O que será que torna popular, da noite para o dia,
uma obra de arte? O acaso? Ser descoberta por uma celebridade? O artista ser
também um exímio vendedor? E por que uma obra de arte que faz tanto sucesso com
o grande público é tão menosprezada pela crítica especializada e por artistas menos
conhecidos? Atualmente, o artista plástico brasileiro Romero Britto, xodó das
celebridades norte-americanas e personalidades mundiais, que vende a rodo a sua
colorida arte pop, é o saco de pancada da vez.
Quem, antes dele, também criou alvoroço nas
terras do Tio Sam, na década 1960, foi o casal Walter e Margaret Keane, com seus
quadros, pôsteres e cartões, onde figuravam crianças melancólicas e de grandes
olhos. Excetuando Andy Warhol, que disse algo tipo: “Se a obra de Keane fosse ruim não faria tanto sucesso”, os
especialistas (como o crítico John Canaday, de New York Times) diziam que
ela era apenas kitsch, decorativa e sem nenhum valor. O que não impediu o casal
de faturar milhões de dólares e inspirar artistas de outras artes, como Tim
Burton, também um colecionador de Keane. Hoje o que mais se vê são animações
com personagens de olhos grandes.
E por falar em controvérsia, é Tim Burton quem traz à telona o segredo
por trás do sucesso das telas e telinhas melodramáticas dos Keane em Grandes Olhos (Big Eyes, EUA, 2014). Na verdade, a fraude por trás do sucesso. Quem
pintava os quadros era Margaret (Amy Adams), mas quem levava a fama (com
a sua conivência) era Walter Keane (Christoph Waltz), seu marido. O casal
se conheceu numa exposição de rua, em meados dos anos 1950: ele expondo suas
paisagens parisienses e ela suas meninas tristes de grandes olhos. Logo se
casaram e Walter decidiu que já era
hora de buscar uma galeria. Esnobados, ele encontrou uma alternativa, alugar as
paredes de um bar, onde a obra de Margareth
foi descoberta e a dele preterida. Como ela também assinava Keane, ele achou melhor assumir a
autoria, alegando para a esposa que o mercado não aceitava muito bem uma
artista.

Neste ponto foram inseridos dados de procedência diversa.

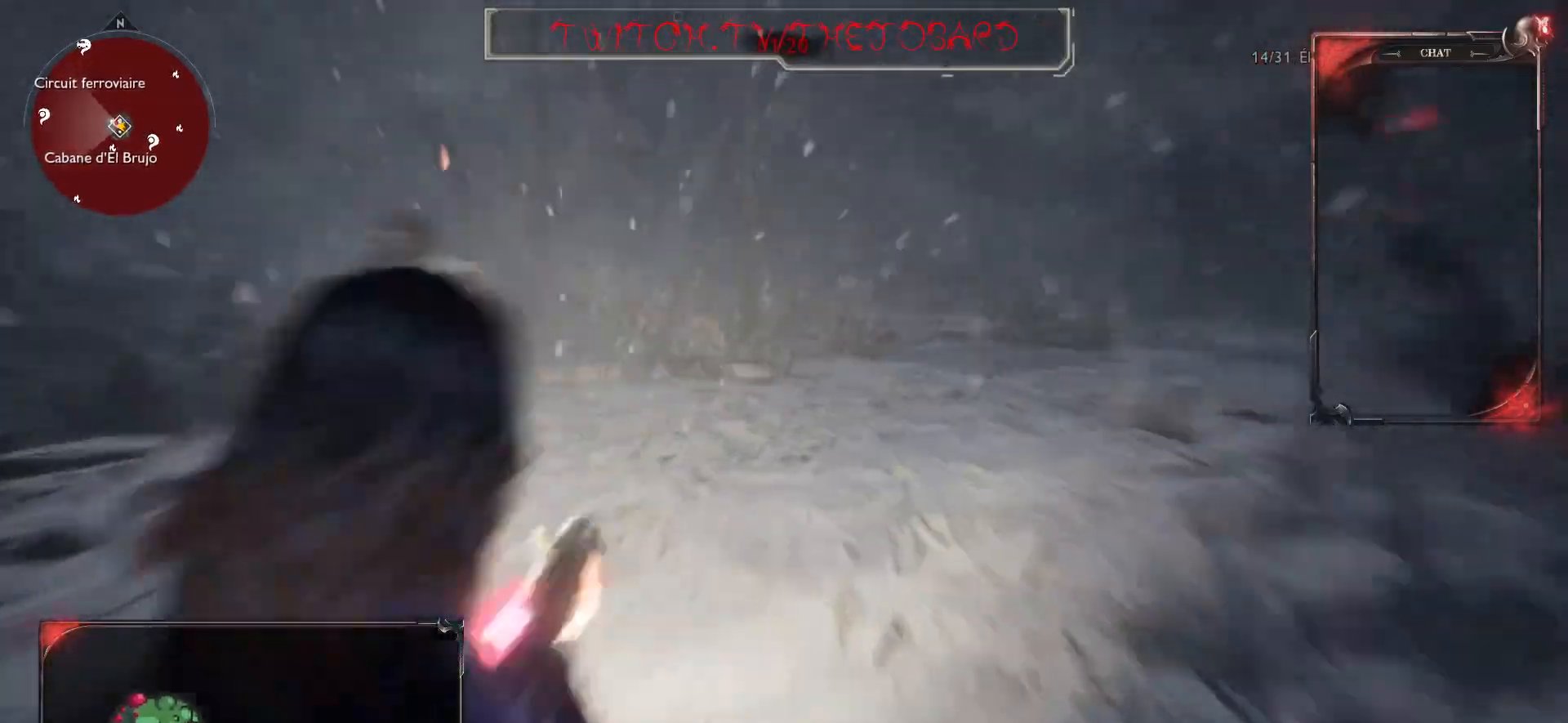
{"keys": ["q", "s"], "mouse": [], "events": [[17, "d", "up"], [83, "q", "down"], [167, "s", "down"], [367, "mouse_right", "up"]]}
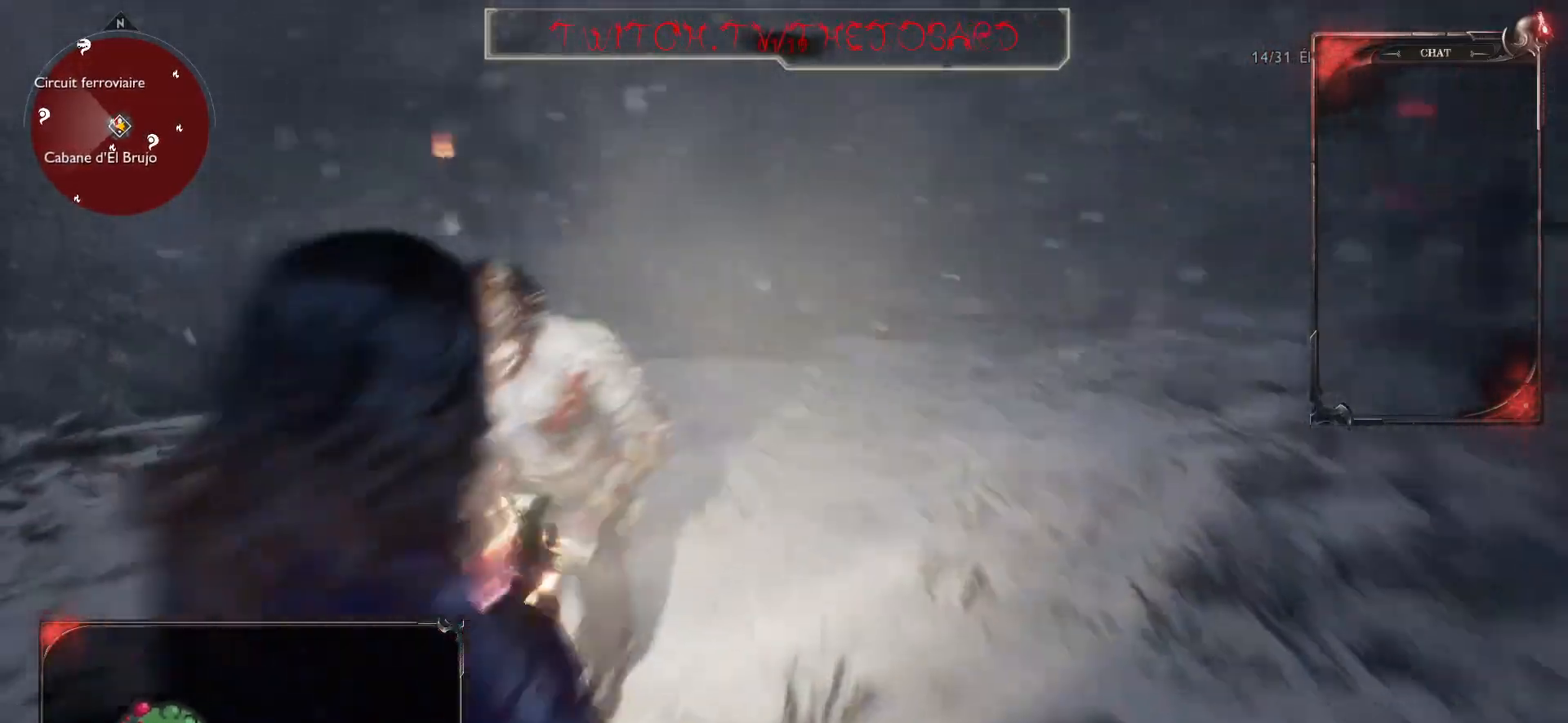
{"keys": ["q", "s"], "mouse": [], "events": [[200, "space", "down"], [300, "q", "up"], [300, "space", "up"], [450, "q", "down"]]}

A partir de então, Margaret pintava
e Walter vendia os quadros, fazendo
nome e fortuna. A farsa foi desvelada em 1970, seis anos após a separação do casal,
mas o processo se estendeu até 1990.
Grandes
Olhos é (mais) uma história (hollywoodiana) inspirada em fatos. Se
na sinopse parece interessante, no cinema fica a desejar. Infelizmente,
excetuando a direção de arte, com ótima reconstituição de época (1950,60,70), o
filme não dá liga..., pincela, pincela e a tinta não seca. O roteiro raso e
parcial, da irregular dupla Scott Alexander e Larry Karaszewski, beira o
infantilóide..., respinga aqui e ali para resultar num descartável quadro
borrado mais abstrato que expressivo.
A direção de Burton é tacanha, claudicante. Uma
hora esboça uma dramédia e na outra uma comédrama. Não que isso importe, já que
os “personagens” não têm alma, são meras caricaturas mudas ou falastronas. As
performances de Waltz e de Adams são dignas do prêmio Framboesa de Ouro ou do Nafta.
Desperdício total de talento. Ele, se esforçando para ser engraçado, está mais
para vilão maçante de desenho animado do que para cínico. Ela, se esforçando no
papel de vítima do sistema machofalocrata americano (da época?) que não dava
voz e nem trabalho decente às mulheres, é só caras e bocas choramingas (também
nas pinturas)..., até conhecer as salvadoras Testemunhas de Jeová.
Grandes
Olhos (e pequenas ideias) é parcial do princípio ao fim. A única
“verdade” que lhe interessa é a da “vítima” Margaret Kaene. Quanto ao egocêntrico Walter Kaene, pelo material biográfico disponível na web, não era
tão inepto como a trama faz crer. Seu pioneirismo na cultura de massa, ao
produzir em larga escala, antes de Warhol, reproduções das “suas” obras em pôsteres
e cartões, para “atender” a quem não podia pagar pela obra original, merecia
mais destaque. Mas ele não é o foco da história.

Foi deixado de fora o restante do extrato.